§ Material to process
──────
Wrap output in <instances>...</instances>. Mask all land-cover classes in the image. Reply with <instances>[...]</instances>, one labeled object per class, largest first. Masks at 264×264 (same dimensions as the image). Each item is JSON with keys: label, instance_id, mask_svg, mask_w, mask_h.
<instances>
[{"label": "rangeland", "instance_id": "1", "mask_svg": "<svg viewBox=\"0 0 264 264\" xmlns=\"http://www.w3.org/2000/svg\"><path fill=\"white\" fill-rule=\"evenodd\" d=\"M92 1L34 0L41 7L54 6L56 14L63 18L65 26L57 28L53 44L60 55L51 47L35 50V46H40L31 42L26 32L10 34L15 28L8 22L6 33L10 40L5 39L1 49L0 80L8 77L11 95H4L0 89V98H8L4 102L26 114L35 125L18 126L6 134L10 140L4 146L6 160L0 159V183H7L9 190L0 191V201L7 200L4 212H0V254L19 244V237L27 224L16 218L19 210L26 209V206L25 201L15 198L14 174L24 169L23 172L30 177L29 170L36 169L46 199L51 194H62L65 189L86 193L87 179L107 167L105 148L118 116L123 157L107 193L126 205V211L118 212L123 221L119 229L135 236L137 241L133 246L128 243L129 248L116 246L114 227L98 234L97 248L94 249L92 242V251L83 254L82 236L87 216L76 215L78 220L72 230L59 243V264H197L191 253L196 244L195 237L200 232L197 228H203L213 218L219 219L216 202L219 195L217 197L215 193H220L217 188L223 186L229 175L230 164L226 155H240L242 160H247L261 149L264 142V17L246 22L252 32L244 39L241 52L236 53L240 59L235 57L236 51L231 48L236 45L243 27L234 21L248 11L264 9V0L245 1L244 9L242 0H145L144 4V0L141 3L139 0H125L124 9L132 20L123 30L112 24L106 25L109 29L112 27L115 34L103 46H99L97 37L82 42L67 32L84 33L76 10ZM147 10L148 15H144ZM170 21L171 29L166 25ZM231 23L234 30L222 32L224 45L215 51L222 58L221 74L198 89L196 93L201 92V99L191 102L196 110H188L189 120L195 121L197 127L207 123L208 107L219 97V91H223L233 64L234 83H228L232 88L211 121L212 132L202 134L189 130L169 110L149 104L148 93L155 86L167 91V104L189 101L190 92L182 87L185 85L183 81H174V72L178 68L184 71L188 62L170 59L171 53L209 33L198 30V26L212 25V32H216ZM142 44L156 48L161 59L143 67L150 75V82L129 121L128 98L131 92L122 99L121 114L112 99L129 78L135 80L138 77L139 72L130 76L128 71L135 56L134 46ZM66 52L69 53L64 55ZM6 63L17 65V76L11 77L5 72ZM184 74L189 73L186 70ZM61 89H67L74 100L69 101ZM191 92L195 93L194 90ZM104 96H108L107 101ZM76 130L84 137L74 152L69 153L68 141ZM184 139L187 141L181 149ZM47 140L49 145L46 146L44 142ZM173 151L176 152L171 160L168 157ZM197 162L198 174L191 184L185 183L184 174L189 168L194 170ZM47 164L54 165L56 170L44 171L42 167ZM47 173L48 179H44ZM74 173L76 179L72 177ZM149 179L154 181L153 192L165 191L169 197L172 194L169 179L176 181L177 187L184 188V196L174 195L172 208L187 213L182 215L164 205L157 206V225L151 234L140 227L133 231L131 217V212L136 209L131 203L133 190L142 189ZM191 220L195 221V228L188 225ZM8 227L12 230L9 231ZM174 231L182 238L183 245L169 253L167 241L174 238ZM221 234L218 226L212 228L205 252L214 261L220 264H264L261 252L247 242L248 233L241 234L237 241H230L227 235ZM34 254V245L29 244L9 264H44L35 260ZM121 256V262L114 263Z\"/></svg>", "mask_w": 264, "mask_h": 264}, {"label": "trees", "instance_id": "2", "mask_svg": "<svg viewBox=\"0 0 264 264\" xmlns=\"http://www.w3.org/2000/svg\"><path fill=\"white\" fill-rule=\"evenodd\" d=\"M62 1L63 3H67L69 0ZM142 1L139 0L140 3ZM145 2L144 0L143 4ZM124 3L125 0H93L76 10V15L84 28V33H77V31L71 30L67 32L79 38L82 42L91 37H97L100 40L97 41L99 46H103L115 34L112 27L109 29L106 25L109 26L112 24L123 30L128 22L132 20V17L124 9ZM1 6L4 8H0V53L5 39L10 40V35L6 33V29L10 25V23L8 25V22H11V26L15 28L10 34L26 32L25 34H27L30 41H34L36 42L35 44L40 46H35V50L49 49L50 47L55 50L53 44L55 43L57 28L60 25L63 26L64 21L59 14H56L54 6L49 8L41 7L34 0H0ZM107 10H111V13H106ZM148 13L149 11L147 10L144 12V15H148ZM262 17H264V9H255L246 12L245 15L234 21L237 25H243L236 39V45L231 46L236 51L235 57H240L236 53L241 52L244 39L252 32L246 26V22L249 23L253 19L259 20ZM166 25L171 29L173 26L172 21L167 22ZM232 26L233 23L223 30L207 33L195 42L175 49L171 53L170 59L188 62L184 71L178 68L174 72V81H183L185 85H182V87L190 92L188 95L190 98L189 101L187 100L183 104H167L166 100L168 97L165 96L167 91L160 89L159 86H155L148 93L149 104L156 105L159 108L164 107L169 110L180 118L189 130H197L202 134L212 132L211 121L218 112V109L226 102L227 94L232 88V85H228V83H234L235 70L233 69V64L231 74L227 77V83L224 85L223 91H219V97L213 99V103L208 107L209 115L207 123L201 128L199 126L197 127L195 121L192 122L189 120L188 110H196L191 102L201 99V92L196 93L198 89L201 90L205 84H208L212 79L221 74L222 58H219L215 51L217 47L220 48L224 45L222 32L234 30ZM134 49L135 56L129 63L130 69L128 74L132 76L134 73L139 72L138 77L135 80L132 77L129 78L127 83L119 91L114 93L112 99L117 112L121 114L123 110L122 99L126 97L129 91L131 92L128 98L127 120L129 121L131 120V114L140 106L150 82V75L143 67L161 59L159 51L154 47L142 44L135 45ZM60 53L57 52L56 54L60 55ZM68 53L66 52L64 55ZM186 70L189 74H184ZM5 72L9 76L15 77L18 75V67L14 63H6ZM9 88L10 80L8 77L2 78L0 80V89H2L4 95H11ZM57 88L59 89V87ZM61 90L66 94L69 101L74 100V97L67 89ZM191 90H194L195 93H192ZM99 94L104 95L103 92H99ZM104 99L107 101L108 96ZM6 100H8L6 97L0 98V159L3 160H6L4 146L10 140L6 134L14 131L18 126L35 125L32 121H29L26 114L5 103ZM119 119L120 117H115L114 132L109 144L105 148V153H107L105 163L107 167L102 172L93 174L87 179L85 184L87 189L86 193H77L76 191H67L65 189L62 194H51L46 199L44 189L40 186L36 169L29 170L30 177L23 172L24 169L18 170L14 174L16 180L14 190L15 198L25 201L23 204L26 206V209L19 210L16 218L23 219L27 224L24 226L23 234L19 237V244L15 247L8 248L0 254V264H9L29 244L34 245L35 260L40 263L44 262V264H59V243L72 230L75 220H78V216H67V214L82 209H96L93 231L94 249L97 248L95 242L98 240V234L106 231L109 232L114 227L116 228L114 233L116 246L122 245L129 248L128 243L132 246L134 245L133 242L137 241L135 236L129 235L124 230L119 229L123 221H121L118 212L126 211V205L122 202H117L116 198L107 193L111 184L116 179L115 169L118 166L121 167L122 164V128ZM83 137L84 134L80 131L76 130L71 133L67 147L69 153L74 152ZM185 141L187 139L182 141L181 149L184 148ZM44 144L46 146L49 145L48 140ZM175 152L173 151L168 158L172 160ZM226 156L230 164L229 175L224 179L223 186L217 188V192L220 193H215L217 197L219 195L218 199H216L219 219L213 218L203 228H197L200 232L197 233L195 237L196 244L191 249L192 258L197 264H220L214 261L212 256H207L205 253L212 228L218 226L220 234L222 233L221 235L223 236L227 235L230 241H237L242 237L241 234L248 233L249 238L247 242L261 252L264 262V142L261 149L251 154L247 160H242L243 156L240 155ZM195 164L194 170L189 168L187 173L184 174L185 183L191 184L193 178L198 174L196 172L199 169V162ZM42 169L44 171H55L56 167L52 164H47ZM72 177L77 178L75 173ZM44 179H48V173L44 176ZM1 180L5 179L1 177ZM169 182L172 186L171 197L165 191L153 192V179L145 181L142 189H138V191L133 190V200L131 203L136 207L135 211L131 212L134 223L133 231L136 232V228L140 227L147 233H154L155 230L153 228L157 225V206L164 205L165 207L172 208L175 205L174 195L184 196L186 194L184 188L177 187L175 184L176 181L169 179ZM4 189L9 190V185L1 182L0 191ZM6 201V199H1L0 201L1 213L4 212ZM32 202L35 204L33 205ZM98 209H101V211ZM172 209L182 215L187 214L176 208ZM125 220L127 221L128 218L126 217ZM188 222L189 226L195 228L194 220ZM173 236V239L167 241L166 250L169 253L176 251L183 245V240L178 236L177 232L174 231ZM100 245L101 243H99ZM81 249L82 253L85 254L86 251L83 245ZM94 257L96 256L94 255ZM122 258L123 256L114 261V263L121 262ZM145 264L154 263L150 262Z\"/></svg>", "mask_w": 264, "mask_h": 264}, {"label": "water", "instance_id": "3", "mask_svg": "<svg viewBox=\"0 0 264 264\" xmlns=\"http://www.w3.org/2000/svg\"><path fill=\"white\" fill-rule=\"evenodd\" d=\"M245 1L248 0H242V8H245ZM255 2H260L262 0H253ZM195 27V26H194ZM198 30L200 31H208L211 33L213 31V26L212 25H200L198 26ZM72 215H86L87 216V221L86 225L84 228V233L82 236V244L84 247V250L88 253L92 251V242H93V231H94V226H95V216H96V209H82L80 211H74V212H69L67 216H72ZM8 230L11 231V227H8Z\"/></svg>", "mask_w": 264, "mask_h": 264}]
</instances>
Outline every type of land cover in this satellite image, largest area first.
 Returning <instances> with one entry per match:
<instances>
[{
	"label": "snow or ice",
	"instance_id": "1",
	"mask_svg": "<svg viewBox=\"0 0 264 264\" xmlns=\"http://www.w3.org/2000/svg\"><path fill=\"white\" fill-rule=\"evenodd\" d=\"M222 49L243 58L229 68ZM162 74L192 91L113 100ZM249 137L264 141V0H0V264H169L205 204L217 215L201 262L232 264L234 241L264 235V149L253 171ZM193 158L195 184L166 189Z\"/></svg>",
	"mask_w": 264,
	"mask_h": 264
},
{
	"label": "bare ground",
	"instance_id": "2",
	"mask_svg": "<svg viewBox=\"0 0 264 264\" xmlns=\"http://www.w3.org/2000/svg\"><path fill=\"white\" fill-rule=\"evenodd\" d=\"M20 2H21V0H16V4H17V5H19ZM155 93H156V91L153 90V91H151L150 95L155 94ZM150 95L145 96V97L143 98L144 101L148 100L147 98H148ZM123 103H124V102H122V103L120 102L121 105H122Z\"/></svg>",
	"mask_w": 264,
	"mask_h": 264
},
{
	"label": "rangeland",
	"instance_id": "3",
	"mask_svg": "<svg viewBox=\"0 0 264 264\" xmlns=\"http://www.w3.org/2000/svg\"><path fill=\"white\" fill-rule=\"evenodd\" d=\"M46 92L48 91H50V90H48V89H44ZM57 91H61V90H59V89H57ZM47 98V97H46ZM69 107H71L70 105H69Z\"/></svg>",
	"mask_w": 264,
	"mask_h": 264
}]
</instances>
──────
§ Your objective
Count the lines in the records above that contain the string "cover" with matching case, and reply with that number alone.

§ The reply
2